Task directions ▸
Please repeat the lines of the items that start with the line containing "You could earn up to" and run through the line containing "Saturday, Nov 26", leaving the pictures out of your answer.
════════════════
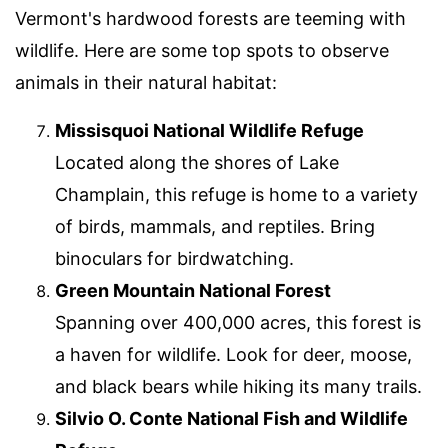
Vermont's hardwood forests are teeming with
wildlife. Here are some top spots to observe
animals in their natural habitat:
Missisquoi National Wildlife Refuge
Located along the shores of Lake
Champlain, this refuge is home to a variety
of birds, mammals, and reptiles. Bring
binoculars for birdwatching.
Green Mountain National Forest
Spanning over 400,000 acres, this forest is
a haven for wildlife. Look for deer, moose,
and black bears while hiking its many trails.
Silvio O. Conte National Fish and Wildlife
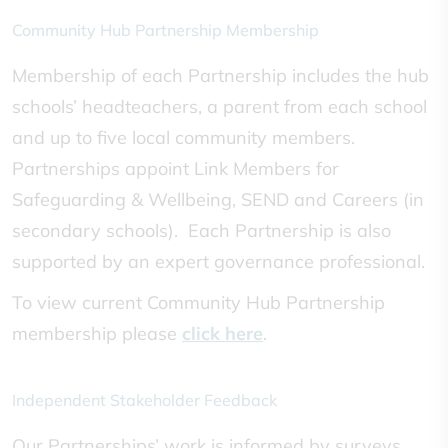
Community Hub Partnership Membership
Membership of each Partnership includes the hub
schools’ headteachers, a parent from each school
and up to five local community members.
Partnerships appoint Link Members for
Safeguarding & Wellbeing, SEND and Careers (in
secondary schools). Each Partnership is also
supported by an expert governance professional.
To view current Community Hub Partnership
membership please
click here
.
Independent Stakeholder Feedback
Our Partnerships’ work is informed by surveys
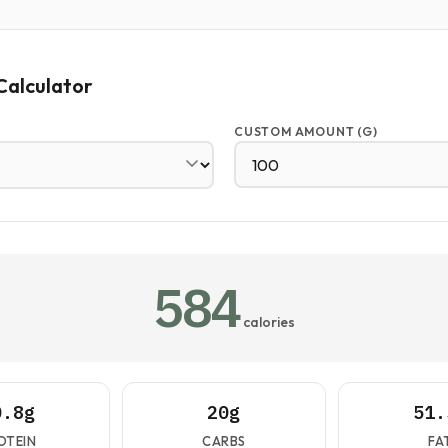
Calculator
CUSTOM AMOUNT (G)
584
calories
0.8g
20g
51.
OTEIN
CARBS
FA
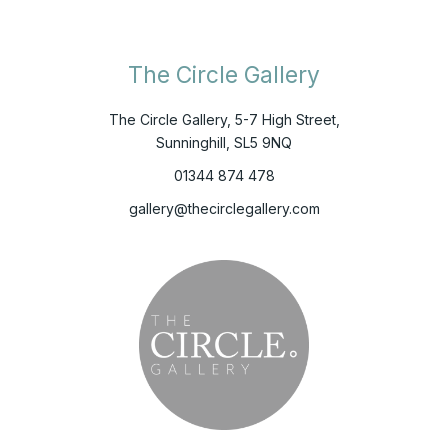
The Circle Gallery
The Circle Gallery, 5-7 High Street,
Sunninghill, SL5 9NQ
01344 874 478
gallery@thecirclegallery.com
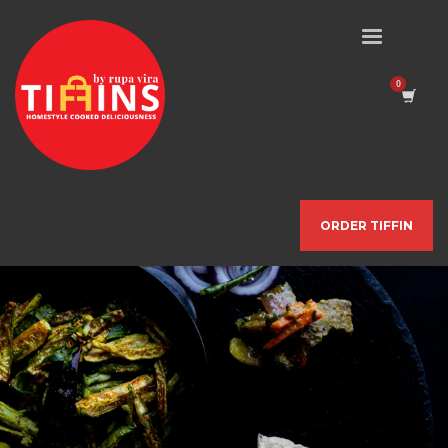
ORDER TIFFIN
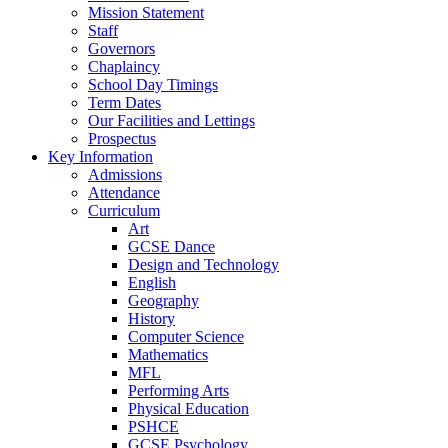
Mission Statement
Staff
Governors
Chaplaincy
School Day Timings
Term Dates
Our Facilities and Lettings
Prospectus
Key Information
Admissions
Attendance
Curriculum
Art
GCSE Dance
Design and Technology
English
Geography
History
Computer Science
Mathematics
MFL
Performing Arts
Physical Education
PSHCE
GCSE Psychology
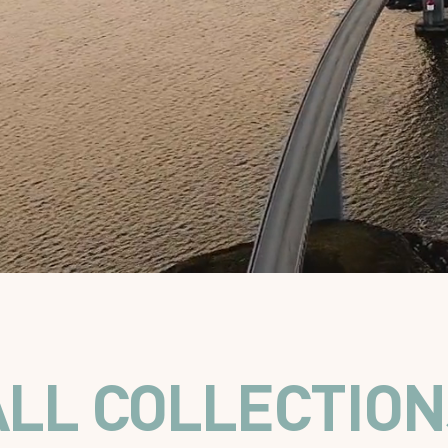
ALL COLLECTION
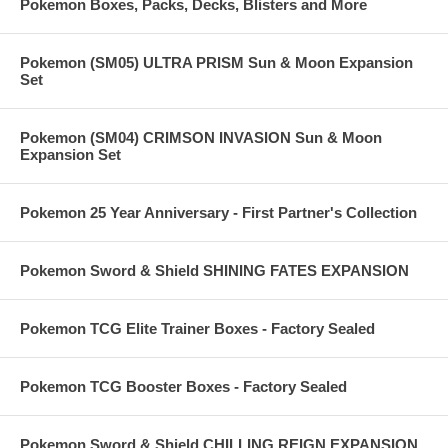
Pokemon Boxes, Packs, Decks, Blisters and More
Pokemon (SM05) ULTRA PRISM Sun & Moon Expansion
Set
Pokemon (SM04) CRIMSON INVASION Sun & Moon
Expansion Set
Pokemon 25 Year Anniversary - First Partner's Collection
Pokemon Sword & Shield SHINING FATES EXPANSION
Pokemon TCG Elite Trainer Boxes - Factory Sealed
Pokemon TCG Booster Boxes - Factory Sealed
Pokemon Sword & Shield CHILLING REIGN EXPANSION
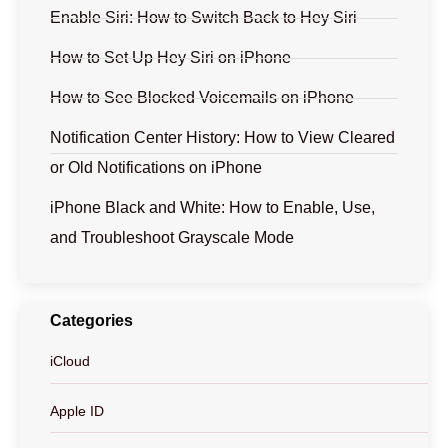
Enable Siri: How to Switch Back to Hey Siri
How to Set Up Hey Siri on iPhone
How to See Blocked Voicemails on iPhone
Notification Center History: How to View Cleared
or Old Notifications on iPhone
iPhone Black and White: How to Enable, Use,
and Troubleshoot Grayscale Mode
Categories
iCloud
Apple ID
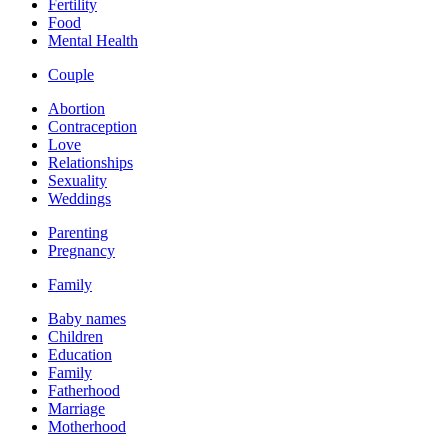
Fertility
Food
Mental Health
Couple
Abortion
Contraception
Love
Relationships
Sexuality
Weddings
Parenting
Pregnancy
Family
Baby names
Children
Education
Family
Fatherhood
Marriage
Motherhood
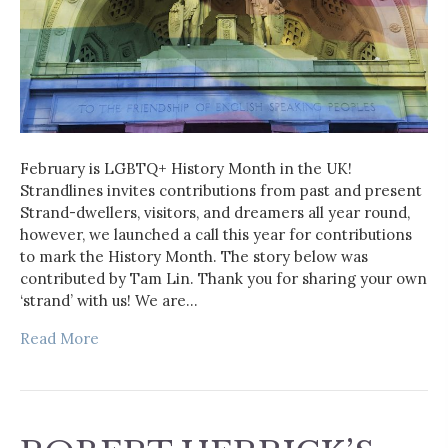
February is LGBTQ+ History Month in the UK!
Strandlines invites contributions from past and present
Strand-dwellers, visitors, and dreamers all year round,
however, we launched a call this year for contributions
to mark the History Month. The story below was
contributed by Tam Lin. Thank you for sharing your own
‘strand’ with us! We are…
Read More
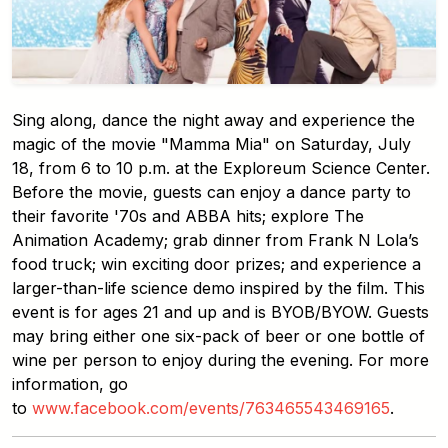
Sing along, dance the night away and experience the
magic of the movie "Mamma Mia" on Saturday, July
18, from 6 to 10 p.m. at the Exploreum Science Center.
Before the movie, guests can enjoy a dance party to
their favorite '70s and ABBA hits; explore The
Animation Academy; grab dinner from Frank N Lola’s
food truck; win exciting door prizes; and experience a
larger-than-life science demo inspired by the film. This
event is for ages 21 and up and is BYOB/BYOW. Guests
may bring either one six-pack of beer or one bottle of
wine per person to enjoy during the evening. For more
information, go
to
www.facebook.com/events/763465543469165
.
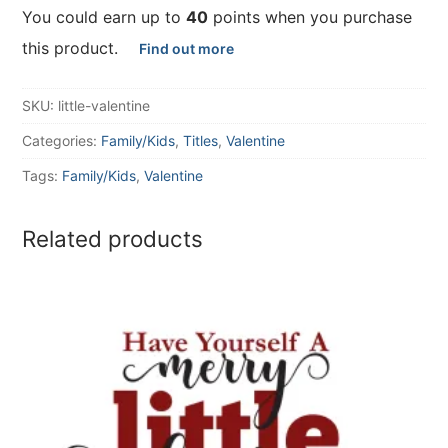
You could earn up to
40
points when you purchase
this product.
Find out more
SKU:
little-valentine
Categories:
Family/Kids
,
Titles
,
Valentine
Tags:
Family/Kids
,
Valentine
Related products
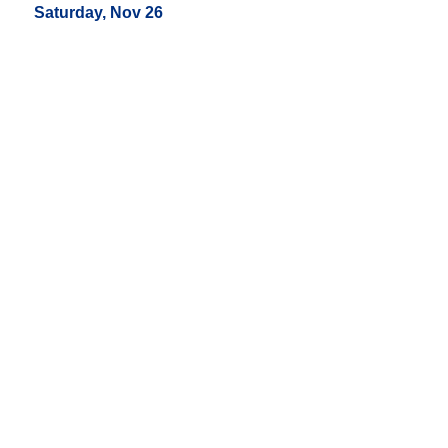
Saturday, Nov 26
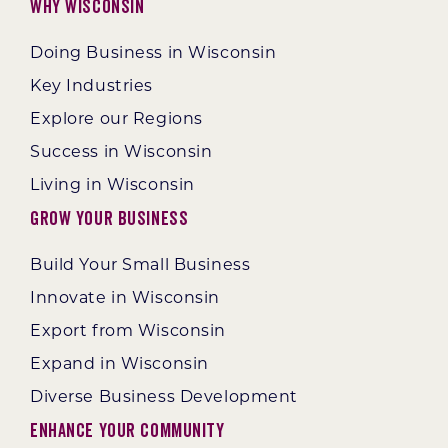
Why Wisconsin
Doing Business in Wisconsin
Key Industries
Explore our Regions
Success in Wisconsin
Living in Wisconsin
Grow Your Business
Build Your Small Business
Innovate in Wisconsin
Export from Wisconsin
Expand in Wisconsin
Diverse Business Development
Enhance Your Community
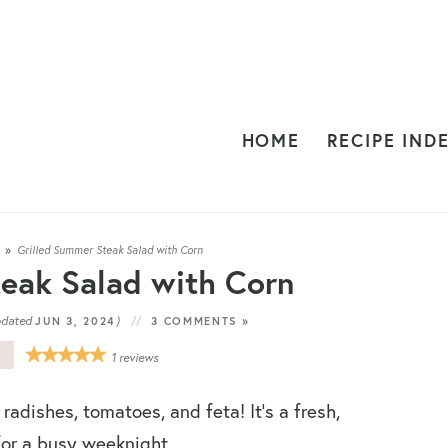
HOME
RECIPE IND
S
»
Grilled Summer Steak Salad with Corn
eak Salad with Corn
pdated
)
JUN 3, 2024
3 COMMENTS »
E
1
reviews
 radishes, tomatoes, and feta! It’s a fresh,
 for a busy weeknight.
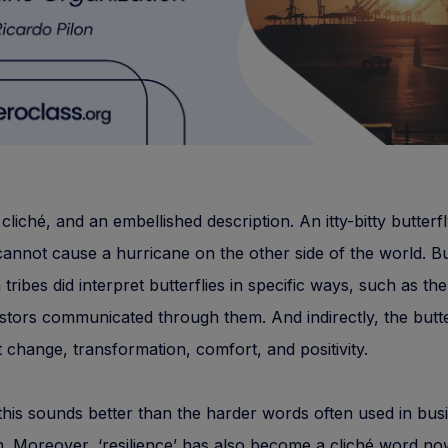
l cliché, and an embellished description. An itty-bitty butterf
cannot cause a hurricane on the other side of the world. B
tribes did interpret butterflies in specific ways, such as the
stors communicated through them. And indirectly, the butte
 change, transformation, comfort, and positivity.
his sounds better than the harder words often used in bus
on. Moreover, ‘resilience’ has also become a cliché word n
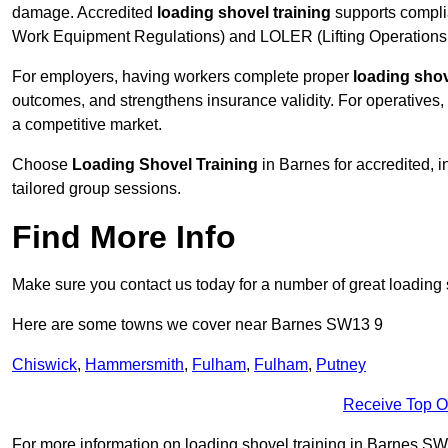
damage. Accredited
loading shovel training
supports compli
Work Equipment Regulations) and LOLER (Lifting Operations 
For employers, having workers complete proper
loading shov
outcomes, and strengthens insurance validity. For operatives, i
a competitive market.
Choose
Loading Shovel Training
in Barnes for accredited, 
tailored group sessions.
Find More Info
Make sure you contact us today for a number of great loading 
Here are some towns we cover near Barnes SW13 9
Chiswick
,
Hammersmith
,
Fulham
,
Fulham
,
Putney
Receive Top O
For more information on loading shovel training in Barnes SW13 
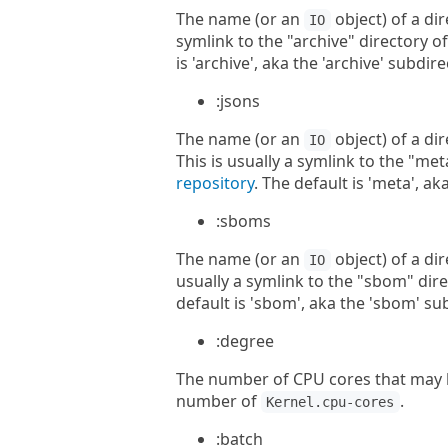
The name (or an
object) of a dir
IO
symlink to the "archive" directory o
is 'archive', aka the 'archive' subdi
:jsons
The name (or an
object) of a di
IO
This is usually a symlink to the "met
repository
. The default is 'meta', a
:sboms
The name (or an
object) of a di
IO
usually a symlink to the "sbom" dire
default is 'sbom', aka the 'sbom' su
:degree
The number of CPU cores that may b
number of
.
Kernel.cpu-cores
:batch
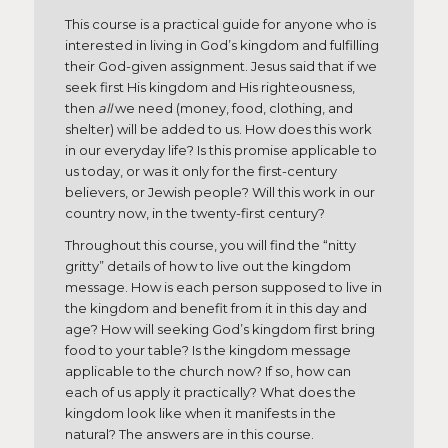
This course is a practical guide for anyone who is
interested in living in God’s kingdom and fulfilling
their God-given assignment. Jesus said that if we
seek first His kingdom and His righteousness,
then
all
we need (money, food, clothing, and
shelter) will be added to us. How does this work
in our everyday life? Is this promise applicable to
us today, or was it only for the first-century
believers, or Jewish people? Will this work in our
country now, in the twenty-first century?
Throughout this course, you will find the “nitty
gritty” details of how to live out the kingdom
message. How is each person supposed to live in
the kingdom and benefit from it in this day and
age? How will seeking God’s kingdom first bring
food to your table? Is the kingdom message
applicable to the church now? If so, how can
each of us apply it practically? What does the
kingdom look like when it manifests in the
natural? The answers are in this course.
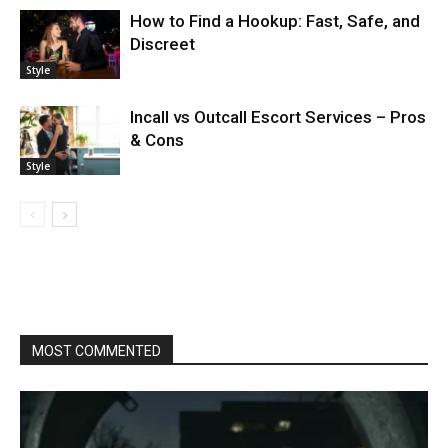
How to Find a Hookup: Fast, Safe, and
Discreet
Style
Incall vs Outcall Escort Services – Pros
& Cons
Style
MOST COMMENTED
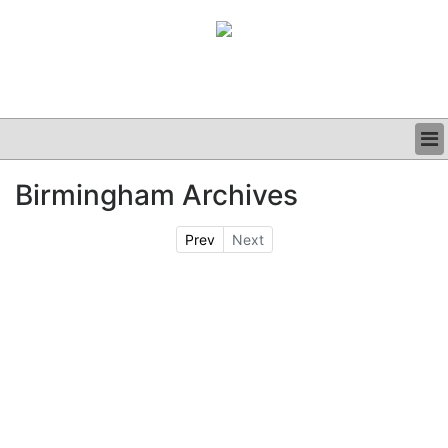
BUSINESS
Birmingham Archives
CLINICAL
GRAND ROUNDS
Prev
Next
PODCAST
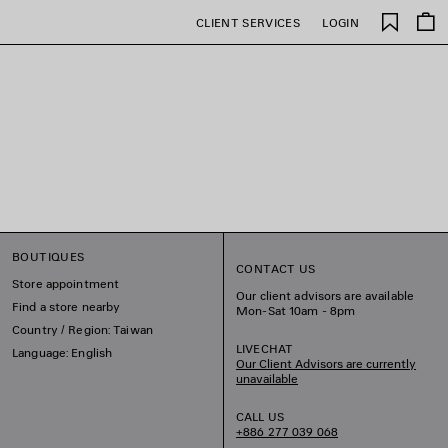
Saved
CLIENT SERVICES
LOGIN
items
BOUTIQUES
CONTACT US
Store appointment
Our client advisors are available
Find a store nearby
Mon-Sat 10am - 8pm
Country / Region: Taiwan
LIVECHAT
Language: English
Our Client Advisors are currently
unavailable
CALL US
+886 277 039 068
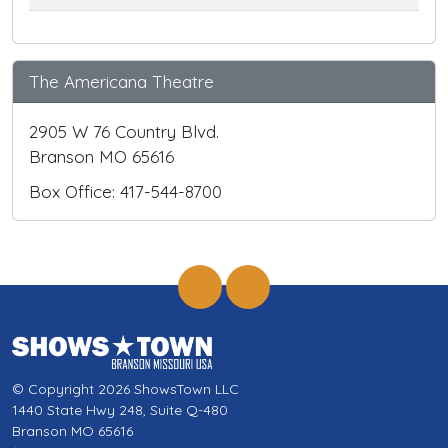
The Americana Theatre
2905 W 76 Country Blvd.
Branson MO 65616
Box Office: 417-544-8700
© Copyright 2026 ShowsTown LLC
1440 State Hwy 248, Suite Q-480
Branson MO 65616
════════════════
Solution to this exercise ▸
You could earn up to
40
points when you purchase
this product.
Find out more
SKU:
little-valentine
Categories:
Family/Kids
,
Titles
,
Valentine
Tags:
Family/Kids
,
Valentine
Related products
Saturday, Nov 26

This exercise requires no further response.